The government notifies a lower tax rate of 1 per cent under GST as well as easier norms for manufacturers opting for the composition scheme. The composition scheme enables traders to pay tax at a flat rate without input credits. The GST Council, in its 25th meeting, gives nod to change in tax rates of 29 goods and 53 categories of services.
Chief Economic Advisor Arvind Subramanian calls for petroleum products to be brought under GST. He also makes a case for one rate under GST for all goods and services down the line.
The government eases rules relating to the proposed E-Way bill system, making bill requirements simpler. Among other changes, individual consignment amounting to less than Rs. 50,000 within the state would not require filing of an e-way bill.
Meanwhile, GST collections slide for a second straight month. Collections in February come in at Rs. 85,174 crore as only 69 per cent of the assessees file returns.

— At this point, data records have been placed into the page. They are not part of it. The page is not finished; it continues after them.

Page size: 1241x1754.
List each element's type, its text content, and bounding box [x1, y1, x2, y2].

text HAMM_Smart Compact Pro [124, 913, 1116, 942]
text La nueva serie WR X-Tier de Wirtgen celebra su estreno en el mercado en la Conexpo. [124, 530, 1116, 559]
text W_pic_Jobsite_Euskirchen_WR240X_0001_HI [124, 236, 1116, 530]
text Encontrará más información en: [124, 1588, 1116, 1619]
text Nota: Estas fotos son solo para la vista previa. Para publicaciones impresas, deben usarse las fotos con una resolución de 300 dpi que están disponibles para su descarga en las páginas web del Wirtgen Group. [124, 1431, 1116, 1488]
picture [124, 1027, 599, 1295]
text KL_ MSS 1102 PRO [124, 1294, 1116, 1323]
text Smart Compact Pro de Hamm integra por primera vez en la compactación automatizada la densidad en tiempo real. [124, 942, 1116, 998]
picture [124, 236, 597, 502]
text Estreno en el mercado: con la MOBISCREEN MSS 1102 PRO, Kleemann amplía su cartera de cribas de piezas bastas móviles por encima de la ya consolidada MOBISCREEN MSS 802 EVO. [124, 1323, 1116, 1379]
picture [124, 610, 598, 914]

Oil minister Dharmendra Pradhan says petroleum products should be brought under GST so that consumers can get the benefit of price rationalization, as fuel prices in Delhi hit record highs.
The government says reintroduction of the E-Way bill system under GST has been “very successful” with no glitches.
The International Monetary Fund (IMF) reaffirms that India will be the fastest growing major economy in 2018, with a growth rate of 7.4 per cent that would rise to 7.8 per cent in 2019 with medium-term prospects remaining positive.
During the same month, Moody’s cuts India’s GDP growth forecast to 7.3 per cent in 2018, from previous forecast of 7.5 per cent, citing higher oil prices and tighter financial conditions. The agency says the ongoing transition to GST regime could also weigh on growth.
PM Modi calls implementation of GST the prime example of “cooperative federalism”. He praises states for taking the decision to implement the tax in national interest. He also says that GST replaced inspectors with information technology.
The IMF says India should carry out banking sector reforms to sustain high growth: continue with fiscal consolidation, simplify and streamline GST, and renew impetus on reforms.